La Lettre à Helga, Bergsveinn Birgisson

La Lettre à Helga de Bergsveinn Birgisson a tout pour plaire : une couverture flatteuse, une forme épistolaire plaisante, un décor scandinave attirant. L’histoire d’amour annoncée possède un réel potentiel romanesque : Bjarni, berger des côtes du Nord-Ouest de l’Islande, tombe amoureux de sa voisine, la plantureuse Helga. Tous deux sont mariés. Dans ce monde clos sur lui-même, il ne leur reste qu’une alternative : renoncer à l’amour ou quitter la terre natale. Un roman pastoral à la sauce islandaise, voilà bien quelque chose qui devrait nous tenir chaud cet hiver. On le dit d’ailleurs assez dans la presse, qui célèbre d’une voix presque unanime ce nouveau prodige de la littérature scandinave.

Pour autant, il n’y a rien de miraculeux dans La lettre à Helga. Le roman est tout au plus agréable. Seul l’arrière-plan présente un réel intérêt, mais celui-ci est finalement moins littéraire qu’ethnologique. L’auteur échappe à l’écueil du pittoresque de pacotille, et on peut lui reconnaître un véritable talent dans l’écriture patrimoniale.  Ainsi, on apprécie vraiment  quand Bergsveinn Birgisson oublie son histoire d’amour et  se laisse aller à l’anecdote, qu’on devine dénichée aux confins de la mémoire collective. L’épisode du rapatriement du corps de Sigridur Holmanes est, pour le coup, un vrai petit miracle. Le narrateur et l’un de ses compagnons se rendent sur une île perdue dans le Nord du pays pour récupérer la dépouille d’une vieille femme afin qu’elle soit enterrée à l’Eglise. Mais au moment de repartir, ils l’oublient là-bas. Par malchance, l’hiver est si tenace qu’ils ne peuvent y retourner qu’au printemps. Quel stratagème va donc inventer le mari de la vieille pour préserver le corps de la décomposition ? Il va sans dire que l’invention est savoureuse… On devine que cette histoire est de celles qu’on se raconte le soir, au coin du feu, de génération en génération. Tombé sous la plume de l’auteur, le conte se trouve ragaillardi. Pour autant, son insertion dans le récit est peu motivée, et témoigne d’un problème de composition qui atteint tout le roman.
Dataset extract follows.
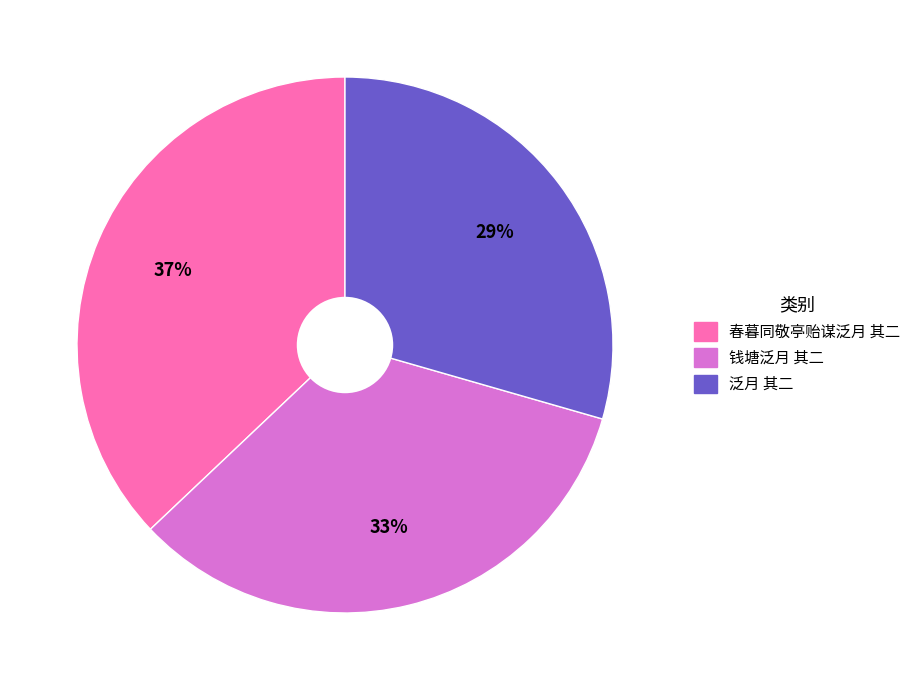

Which category has the smallest portion of the pie?

泛月 其二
En effet, si l’auteur réussit à raviver un monde ancien, à faire renaître un peu ces campagnes âpres et rugueuses, il ne fait qu’y plaquer une histoire d’amour artificielle et peu convaincante. Bergsveinn Birgisson a semble-t-il cherché un prétexte, quelque chose de suffisamment solide pour soutenir cet ode au pays. Mais le liant est bien fragile, et l’ensemble patine dangereusement. La relation qui unit le berger à la bergère n’a rien d’original. On sait bien que les histoires d’amour les plus simples sont souvent les plus belles, mais ici, rien n’est moins juste: les soubresauts de la relation sont confondants de banalité et le lecteur se surprend à sourire aux moments les plus aigus de la crise. Après des années de souffrance, quand il apprend le divorce d’Helga, Bjarni revêt ses plus beaux vêtements, gomine ses cheveux, se plante devant la porte de la jeune femme…et découvre un homme qu’il finit par rosser avec la fureur d’un dément. La morale est elle-même rebattue : le berger a aimé cette femme pour son inaccessibilité, « pour vivre en fin de compte dans la souffrance et l’absence d’amour planifié ». Alors, oui, Bergsveinn Birgisson tente de nous remuer un peu en introduisant des passages olé-olé, comme ce surprenant accouplement de l’homme et de la brebis, la chair de l’animal rappelant douloureusement les courbes d’Helga. On remercie le narrateur de tant de sincérité, la scène est en elle-même plutôt bien écrite… mais honnêtement, personne n’y croit.

Pire, on en vient à s’agacer quand l’ode à la campagne se transforme en un chant anti-capitaliste confondant de bêtise. L’évocation d’un possible exil à Reykjavik provoque chez le berger des sueurs froides. Son angoisse est légitime, parce qu’en ville, tout le monde le sait bien, même les canards deviennent idiots : « Ils voient tout leur tomber dans le bec, perdent leur éclat et leur caractère (…). Ils sont devenus exactement pareils aux gens, de tristes parasites qui se chamaillent pour gober ce qu’on leur jette ». Drôle de soupe que nous sert ici Bergsveinn Birgisson, et c’est bien nous, lecteurs, qui prenons le risque de perdre un ou deux neurones…

 

Bergsveinn Birgisson, La Lettre à Helga, éd. Zulma, 2013, 131 pages.